After all, Pollack is basketball’s ultimate numbers and public relations man.
But the scrawling is hardly Pollack’s sole legacy in a nearly seven-decade career in basketball. He was the first to track a player’s blocked shots, rebounds, minutes played and dunks. The term “triple-double” for a player netting 10 or more points, rebounds and assists in a game — Pollack’s doing. These days he even charts which NBA players sport tattoos.
Pollack is the Philadelphia 76ers’ director of statistical information, a paltry title for the unofficial historian of all things throughout the National Basketball Association’s existence.
“The word ‘legend’ doesn’t appropriately describe Harvey,” NBA Deputy Commissioner Adam Silver tells JTA. “He’s really the heart and soul of the 76ers, a walking encyclopedia of NBA history and a testament to the family nature of this league.”
Pollack, vigorous at 91, remains a Philadelphia courtside fixture, scrupulously keeping each game’s statistics without so much as eyeglasses to assist.
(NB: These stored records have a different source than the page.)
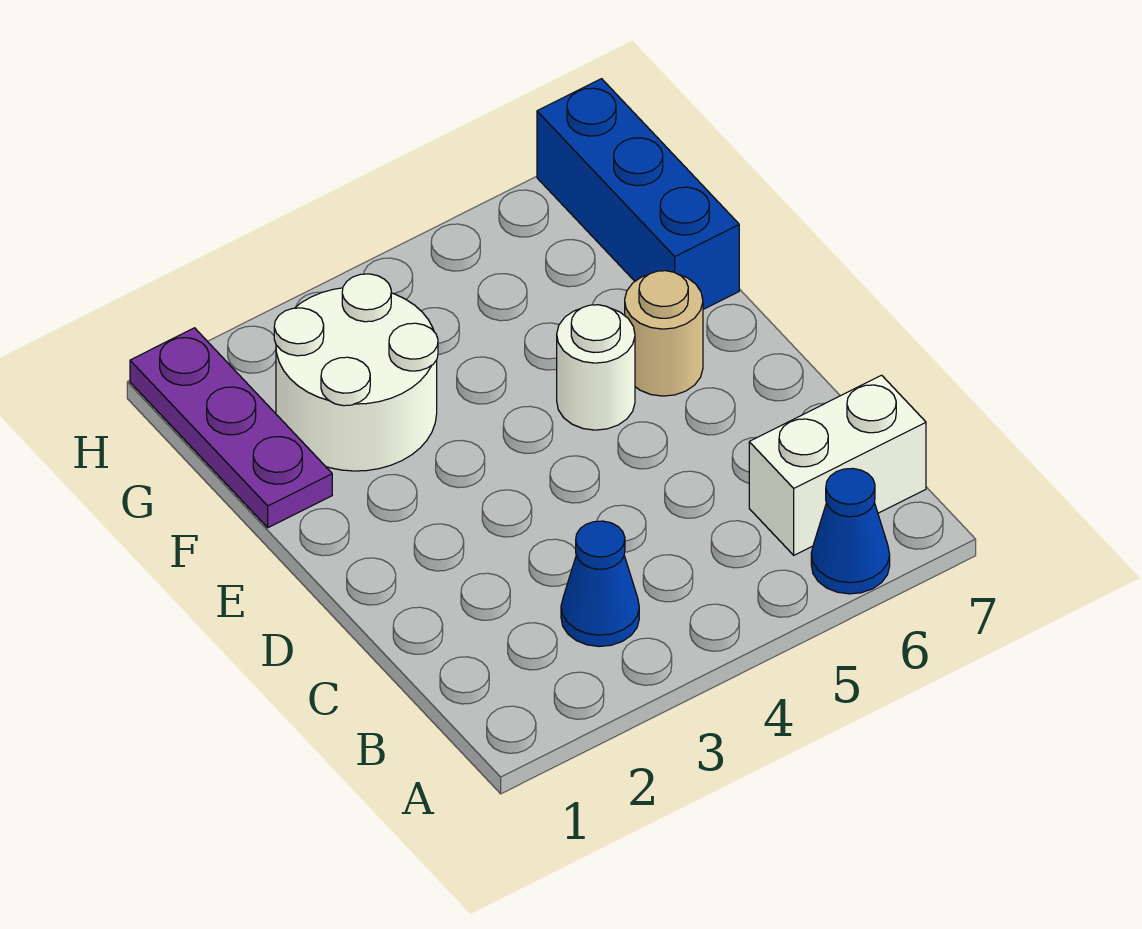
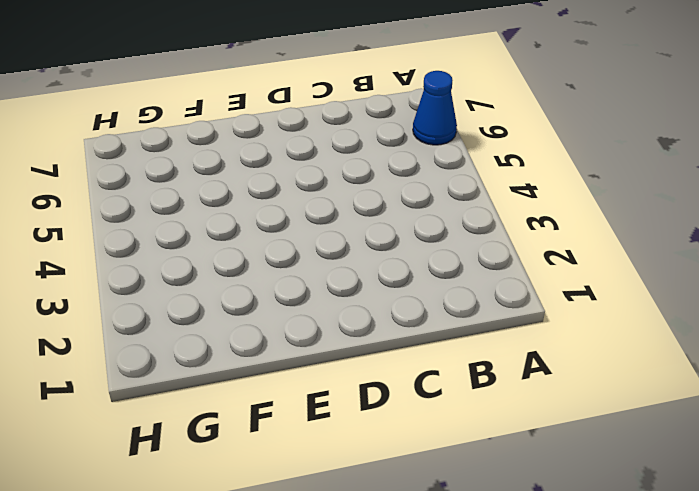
none -> blue cone B3 level 1
none -> white brick B6:B7 level 1

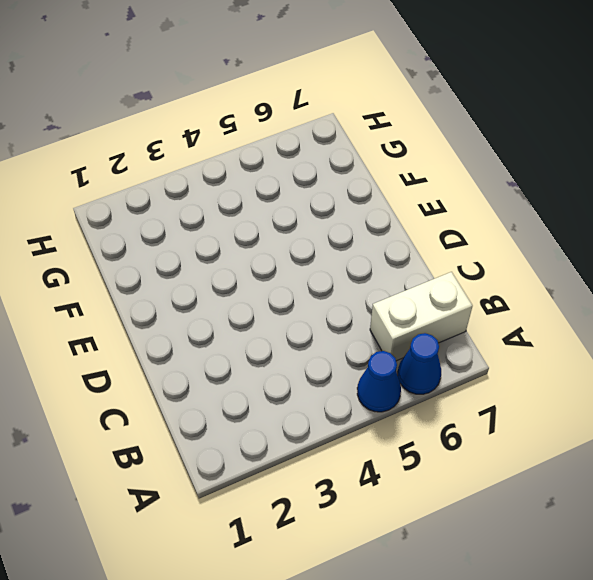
blue cone A5 level 1 -> blue cone B3 level 1
none -> white round brick E5 level 1
none -> tan round brick E6 level 1

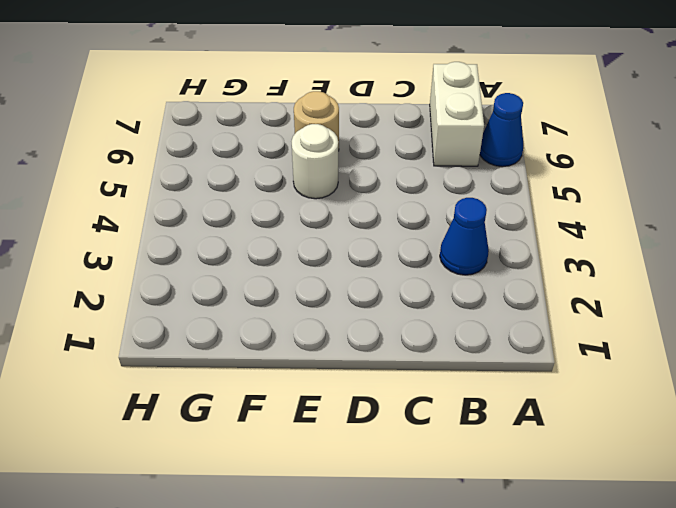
none -> purple plate F1:H1 level 1
none -> white round brick F2:G3 level 1

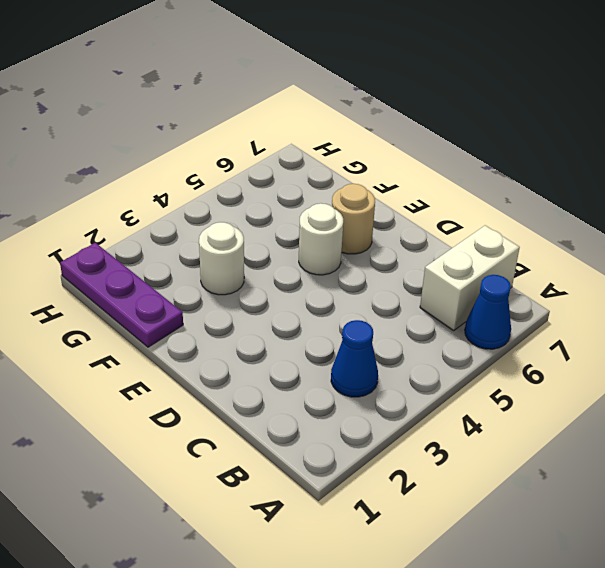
white round brick F3 level 1 -> white round brick F2:G3 level 1
none -> blue brick F7:H7 level 1

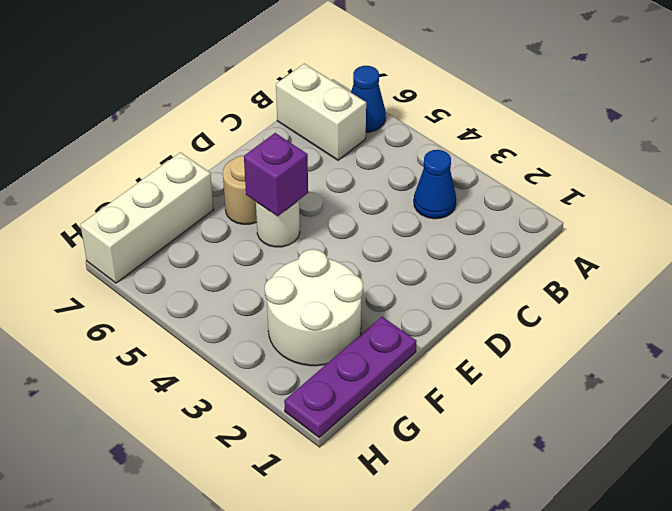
purple brick E5 level 2 -> none
white brick F7:H7 level 1 -> blue brick F7:H7 level 1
Pollack, in fact, predates the NBA, going back to the Warriors’ Basketball Association of America debut in 1946.
Not even Philadelphia’s basketball-orphan status during the 1962-63 season — the Warriors moved to San Francisco and the 76ers had not arrived from Syracuse — could interrupt Pollack’s 68-year tenure in pro basketball: That season he handled public relations for NBA doubleheaders.
He’s on a T-shirt streak, too, never wearing the same one twice and nearly all donated to the cause. When a reporter visited this month, Pollack was on T-shirt day number 3,817. With pride he says the Guinness Book of World Records people told him he’ll own the record — actually no one sought it pre-Pollack — as soon as the streak actually ceases.
Like his work streak, that’s hardly imminent.
The native Philadelphian has outlived his wife of 58 years, his four siblings, three basketball arenas, the many newspapers for which he wrote and even Chamberlain. He’s at his 76ers office daily and works every home game, a must greet for referees and opposing coaches, players and trainers. Non-game nights he attends movie screenings and theater performances and visits restaurants for a society column he has penned for decades.
Lara Price, a 76ers executive, says Pollack goes to nearly every concert — most of them rock and roll — at the Wells Fargo Center, the team’s home. When seats aren’t available, he unhesitatingly nudges the arena’s owner, Ed Snider, for tickets.
Pollack is a member of the Naismith Memorial Basketball Hall of Fame, the Philadelphia Jewish Sports Hall of Fame and several others, but the ultimate tribute may have been the 76ers presenting fans with a Harvey bobblehead a few years back.
He’s loved sports since growing up with his immigrant parents, Louis and Rebecca, both dressmakers, on Dauphin Street, in the northeast section of Philly, not far from where he now makes his home. The family lived a few blocks from Shibe Park, home of the Philadelphia Athletics, and Pollack and his friends would sneak into the baseball games there with youth groups admitted for free.
But basketball has been Pollack’s preferred sport since his senior year at Temple University, when he served as the hoop squad’s manager and started logging statistics the coach hadn’t thought to keep.
“They call me the last of the Mohicans because I’m the only one left in the league since [the NBA] started,” he says. “There’s no clone of me hanging around, so I’m one of a kind.”